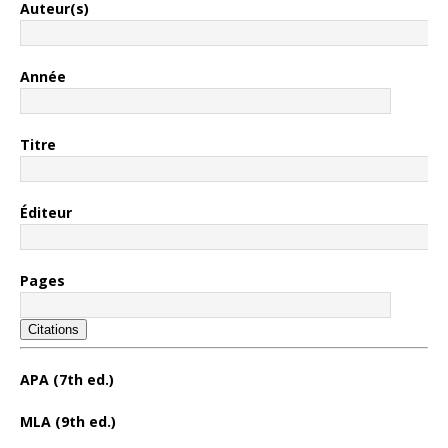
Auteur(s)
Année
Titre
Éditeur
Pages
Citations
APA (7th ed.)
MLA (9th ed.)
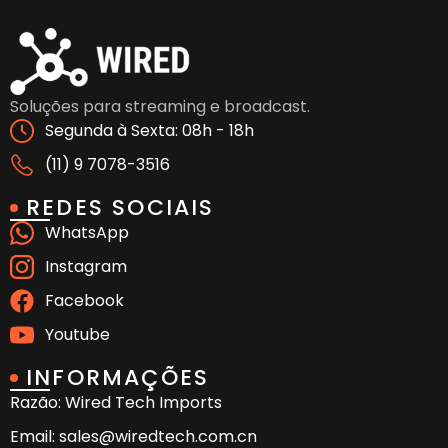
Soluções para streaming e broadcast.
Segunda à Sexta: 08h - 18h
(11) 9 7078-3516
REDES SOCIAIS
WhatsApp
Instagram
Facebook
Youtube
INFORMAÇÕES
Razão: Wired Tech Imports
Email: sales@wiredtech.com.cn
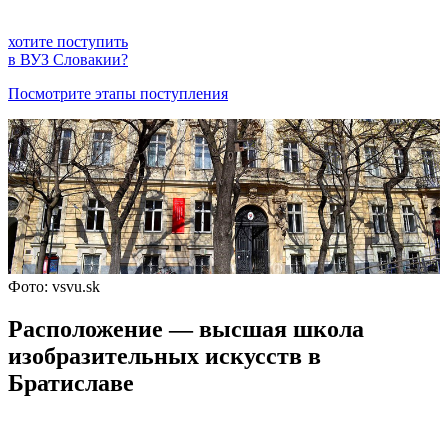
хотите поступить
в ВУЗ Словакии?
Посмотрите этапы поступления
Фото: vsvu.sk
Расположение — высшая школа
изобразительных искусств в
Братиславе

+---+

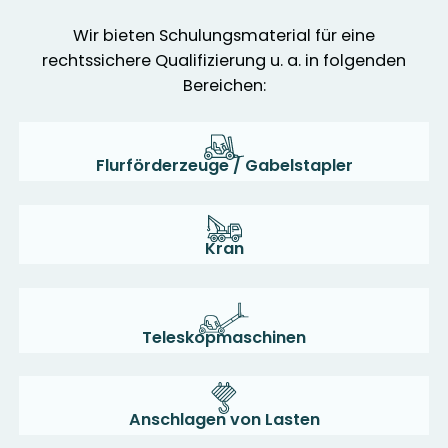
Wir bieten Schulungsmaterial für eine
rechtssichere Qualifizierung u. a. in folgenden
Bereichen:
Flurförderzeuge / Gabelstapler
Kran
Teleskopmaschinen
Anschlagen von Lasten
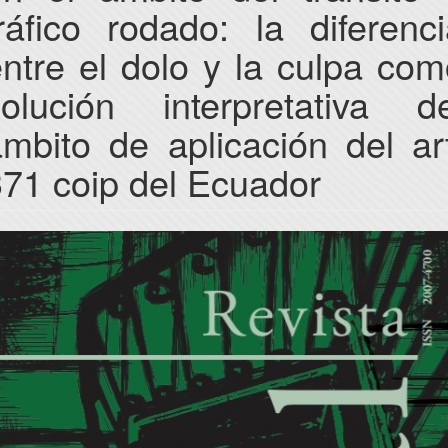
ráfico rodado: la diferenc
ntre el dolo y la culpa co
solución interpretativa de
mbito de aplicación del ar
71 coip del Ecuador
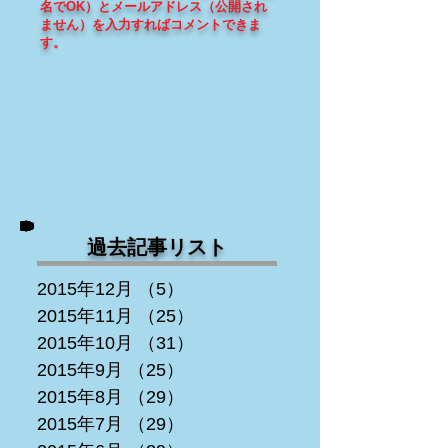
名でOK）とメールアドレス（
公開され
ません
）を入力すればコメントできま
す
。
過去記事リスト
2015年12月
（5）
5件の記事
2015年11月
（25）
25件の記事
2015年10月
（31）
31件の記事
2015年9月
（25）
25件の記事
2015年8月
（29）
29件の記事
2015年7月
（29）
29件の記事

+---+

Starting at the line of the listing that contains "Wir bieten Schulungsmaterial für eine" and stopping after the line that contains "71 coip del Ecuador", set those lines out as a numbered list with blank lines omitted. Leave the pictures out of the answer.

1. Wir bieten Schulungsmaterial für eine
2. rechtssichere Qualifizierung u. a. in folgenden
3. Bereichen:
4. Flurförderzeuge / Gabelstapler
5. Kran
6. Teleskopmaschinen
7. Anschlagen von Lasten
8. ráfico rodado: la diferenc
9. ntre el dolo y la culpa co
10. solución interpretativa de
11. mbito de aplicación del ar
12. 71 coip del Ecuador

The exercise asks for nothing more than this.